Last week's ratings are in: More bad news for the struggling Fox News Channel
The cable television news channel ratings for the week of Monday through Friday, June 5-9, 2017 are in, and the news continues to be bad for the ailing Fox News Channel. According to TVNewser, which is part of adweek.com:
Rachel Maddow [on MSNBC] had the No. 1 show of the night [Friday June 9], and MSNBC won the week in Monday – Friday prime time among adults 25-54. Fox News remains on top of cable news in total viewers.

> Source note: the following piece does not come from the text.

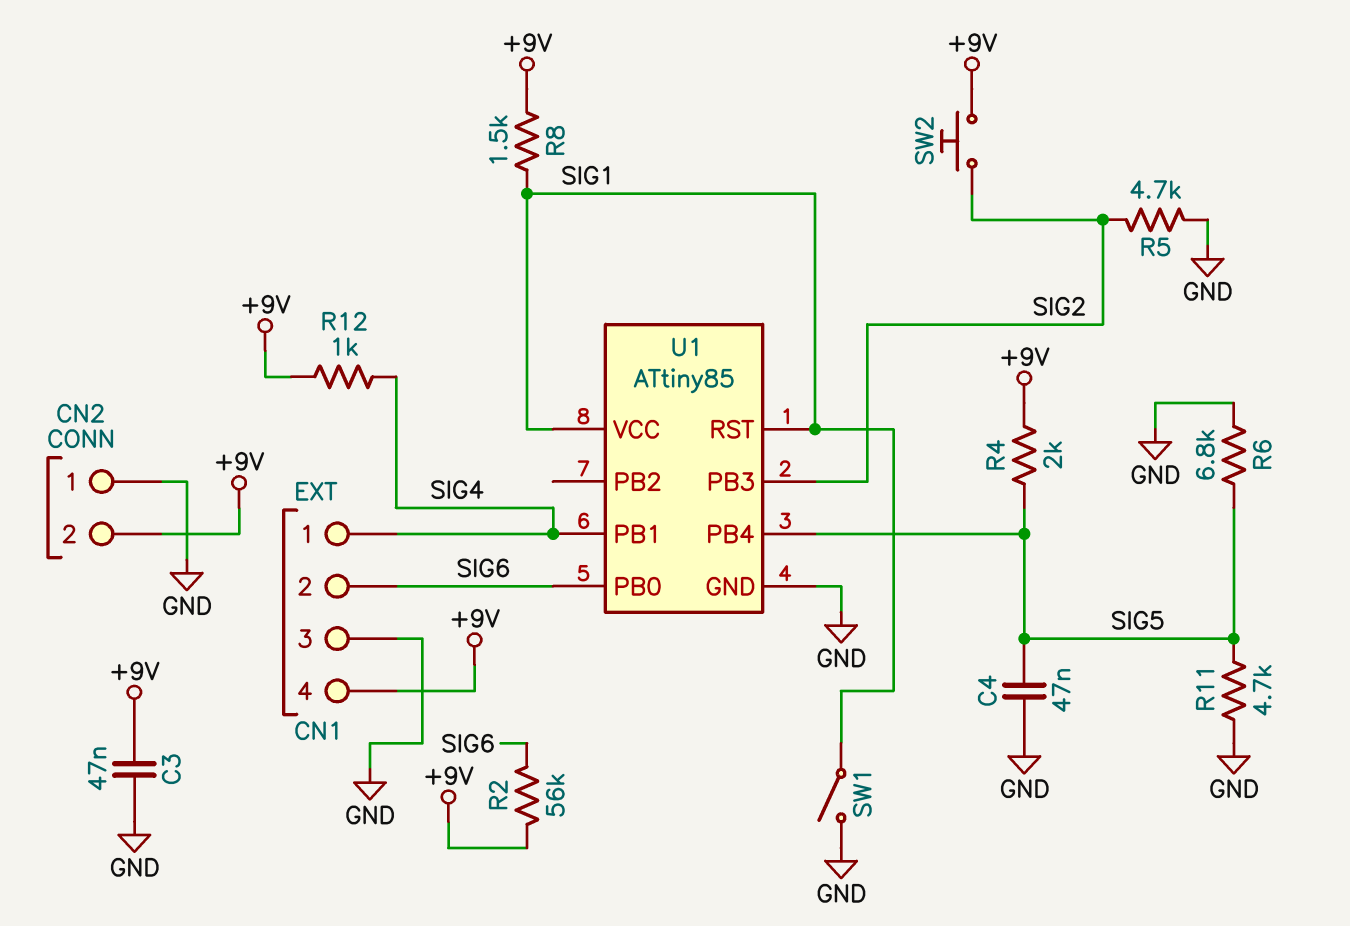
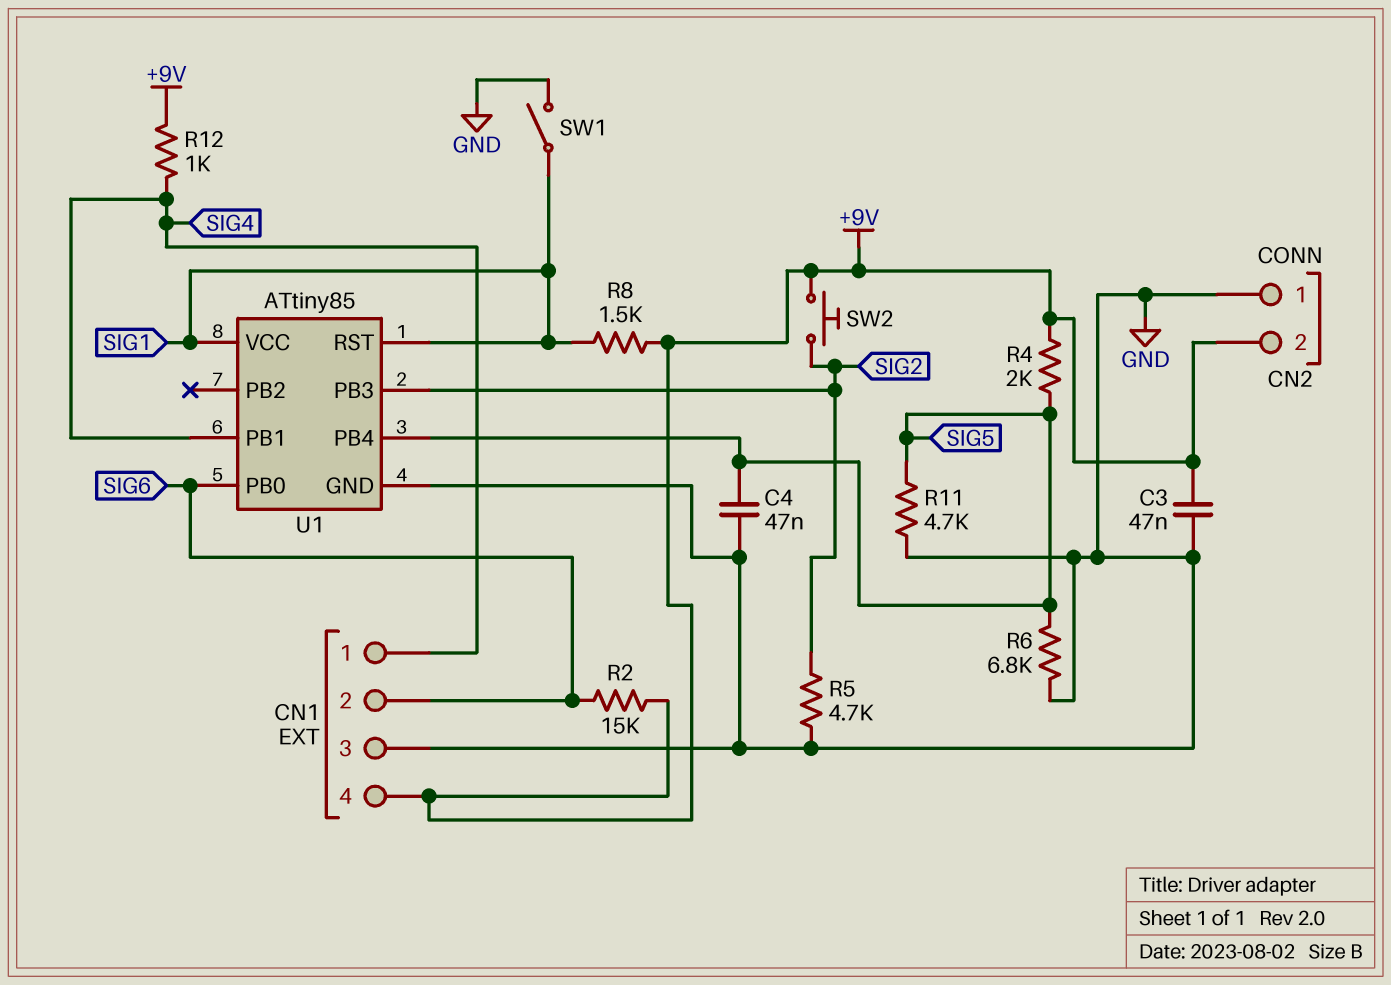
R2: 56k (+9V, SIG6) -> 15k (+9V, SIG6)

This is terrible news for the Fox News Channel, which gradually started to lose its commanding 15-year-long ratings lead after the firing of its most popular prime-time host, Bill O'Reilly, on April 19. The post-O'Reilly schedule change at FNC – which moved the program The Five from 5 to 9 P.M. E.T. and Tucker Carlson from 9 to 8 P.M. – is proving to be a disaster, especially in the 9 o'clock hour, as The Five is continuing to lose ground against the competition as time goes on.
On Friday, June 9, for example, Rachel Maddow, on MSNBC at 9 P.M., bested The Five in the all-important 25-54 age group demographic by almost two to one: 647,000 to 370,000 viewers. In total viewers for that hour, Maddow and MSNBC also beat Fox News: 2,620,000 to 2,307,000 viewers. In past years, FNC wiped the floor with MSNBC in total viewers in almost every prime-time hour because FNC's viewers are on average a decade older than MSNBC's, and older viewers, tending to be more conservative, have overwhelmingly gravitated to Fox News in the past.
That seems to be no longer the case. Overall, more people are tuning in to cable news these days – presumably motivated by the unceasing attacks on the Trump administration by MSNBC and CNN. This unmistakable wave of anti-Trump viewers is pumping up the numbers for MSNBC and, to an extent, CNN, both of which have emerged as frontline leaders in the "resist Trump" movement. Most likely, the ratings collapse of Fox News is accountable to new anti-Trump viewers flocking to MSNBC and CNN while longtime Fox News viewers, fed up with FNC's obvious shift to the left, increasingly abandon the channel, either to seek other options for conservative news or to tune out altogether.
Last weekend's cable news ratings will be available late Tuesday afternoon, and it will be interesting to see which of the three news channels triumphed on Saturday and Sunday, particularly with the second installment of Steve Hilton's new weekly Fox News program on Sundays at 9 P.M., The Next Revolution.